Chill filtered, not coloured (as far as I’m aware) and bottled at 46% abv.

Sugar? Yes, unfortunately; 26 grams/litre as tested by Wes at TheFatRumPirate. Now I don’t believe this is added sugar, I believe this is sugars left over from a wet cask fill (where the previous sherry casks were emptied but some residual sherry was still in the cask) – but that’s just what I’m getting on tasting.

Nose: Ok, not what I was expecting at all; masses of raisin, those big fat plump and juicy Californian ones and also a mix of those tiny Corinth ones that a very concentrated. Lots of sherry cask going on. Sweet molasses, some treacle toffee and a little oak – not much for a 22 year old. Under this there is some lovely rolling tobacco, wet leaves, tree sap and a little mushroom’y rancio note. A touch of sulphur on the back end but it doesn’t stray the flow. Lots of sherry, may have mentioned that, not very “rummy”.

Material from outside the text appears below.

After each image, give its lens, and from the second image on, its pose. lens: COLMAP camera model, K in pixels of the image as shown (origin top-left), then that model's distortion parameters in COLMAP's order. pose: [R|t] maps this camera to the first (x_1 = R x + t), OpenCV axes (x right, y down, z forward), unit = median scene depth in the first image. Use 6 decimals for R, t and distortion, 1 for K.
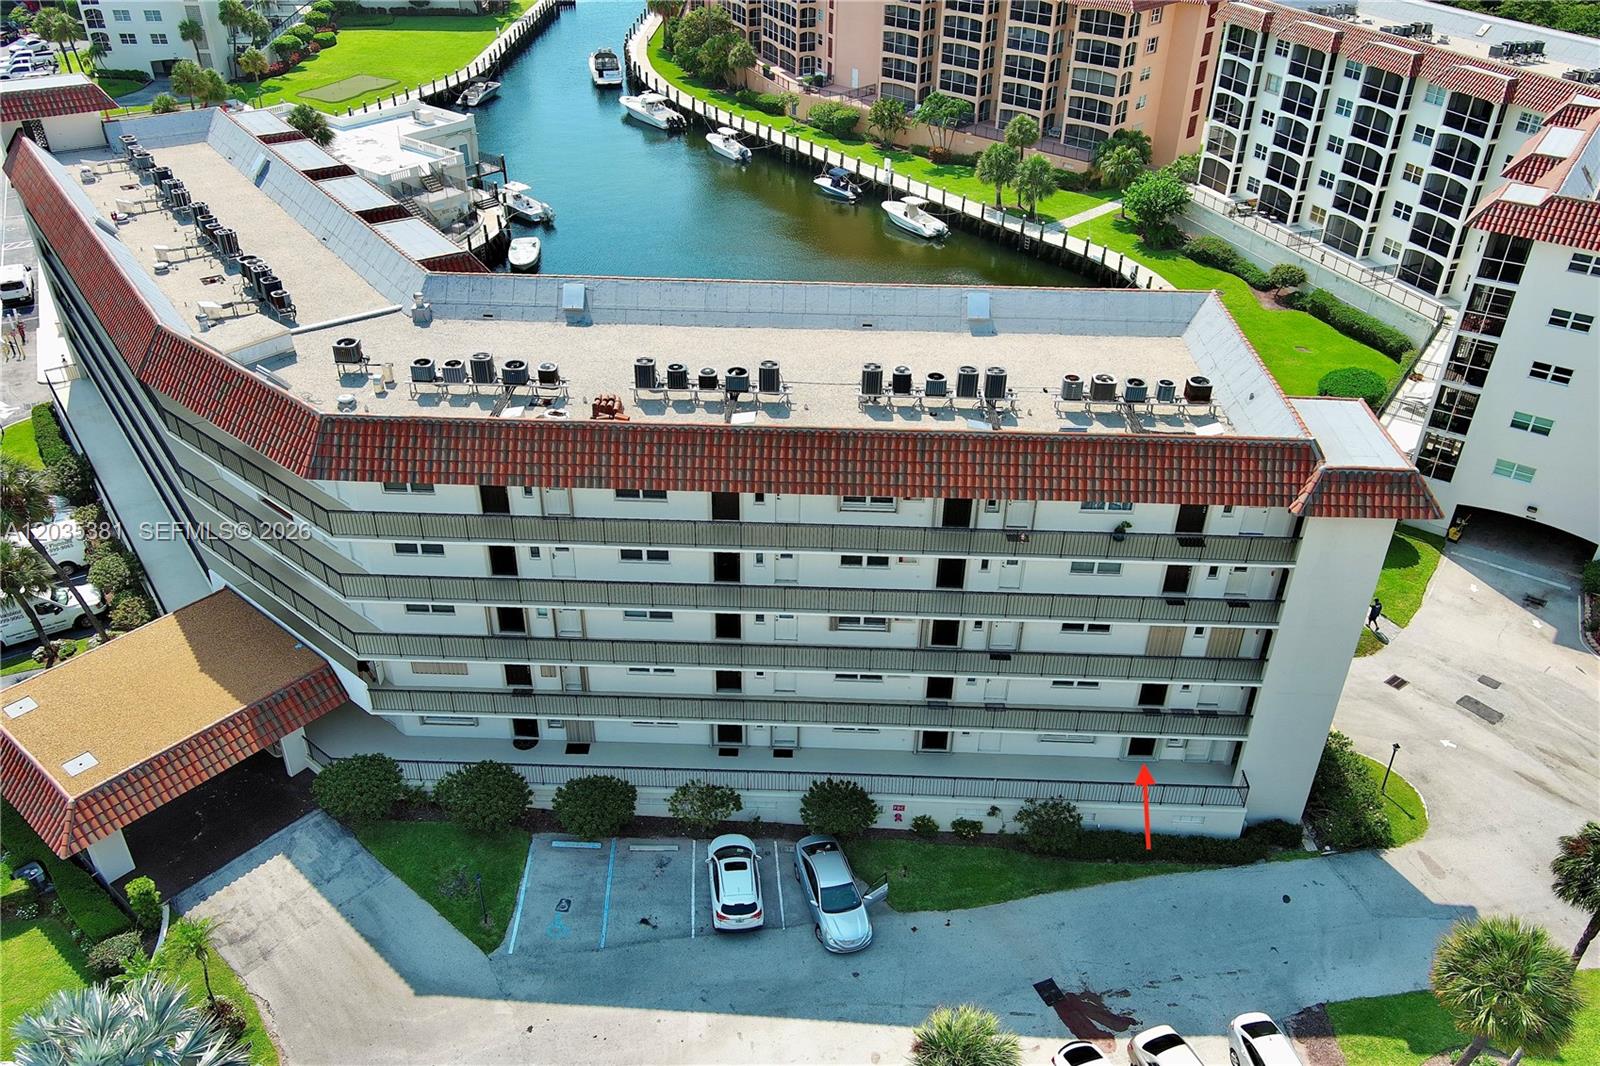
lens RADIAL K [[1252.3, 0, 800.0], [0, 1252.3, 533.0], [0, 0, 1]] dist [0.059224, -0.117812]
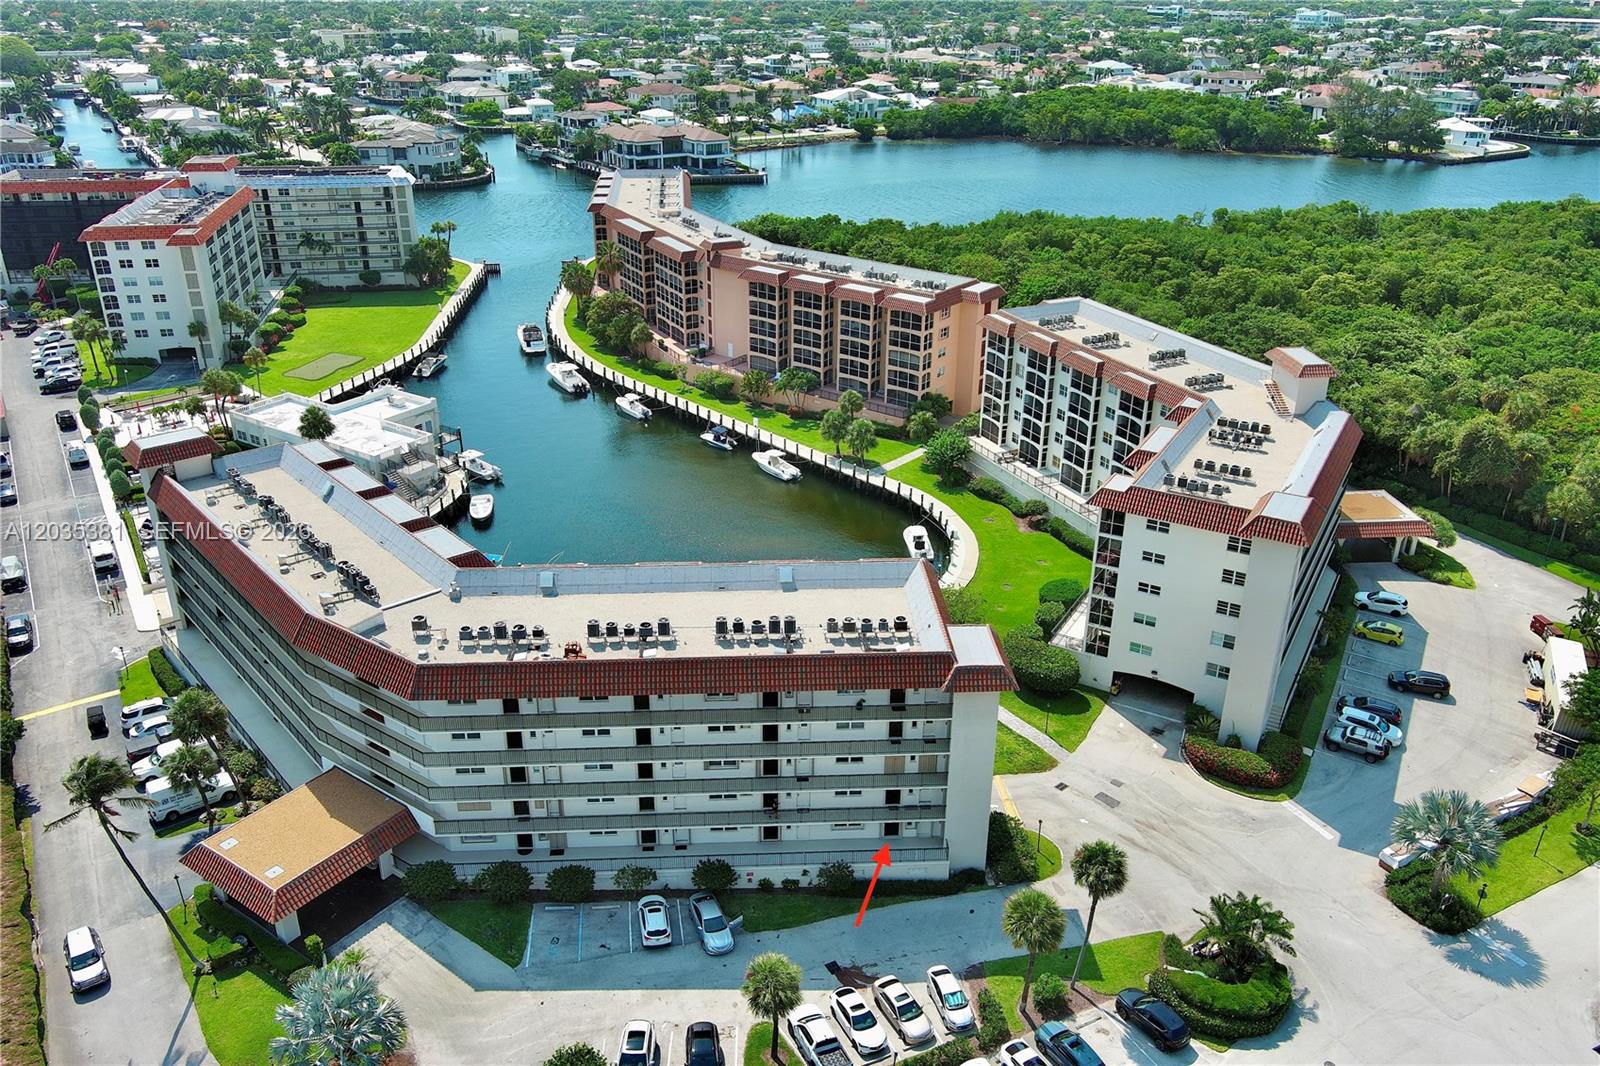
lens RADIAL K [[1252.3, 0, 800.0], [0, 1252.3, 533.0], [0, 0, 1]] dist [0.059224, -0.117812]
pose [[0.996517, -0.042984, 0.071460, 0.041274], [0.051944, 0.990326, -0.128674, -0.015613], [-0.065238, 0.131937, 0.989109, -0.699294]]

Palate: Medium, not as oily as I was expecting, certainly not cloying at all. A bit more rum here than on the nose and I can pick out a few Caroni notes with petrol, tobacco, a little liquorice, very light tar and a touch of clove. Big fat raisins again, maybe even some dates and prunes creeping in, chocolate coated raisins and that mushroom note from the nose. The palate is again dominated by the sherry but you do know you’re drinking a rum here.

Finish: Long, less sweet than the nose and palate. Treacle toffee and tobacco again (lots here), old warehouses, sacks, forest floors and some sour cherry that just lifts it. Sulphur from the nose makes an appearance but again does not derail the finish, but adds a nice meaty edge.

Thoughts? Where do I start? It’s a Caroni but it’s not. I love it, a really enjoyable drink but not something I’d recommend to a person who was after a rummy rum. This isn’t quite a rum, the sherry is too much and the spirit isn’t heavy enough to get through it. I’d imagine there was a lot of sherry left in the casks this was filled into (wet fill), which as I covered up top, and would explain the sugar content. It’s not “sweet” per-se but it does over dominate. I’d be inclined to think I was drinking a Mortlach or 15 year old Glendronach (Scotches) – that’s a big compliment, trust me!

It’s just not….well….rummy enough.

For the price? Well worth it at the £90 I paid for this back at the start of 2016, just for the chance to try something different and have a change or pace. God knows how much these are going for these days.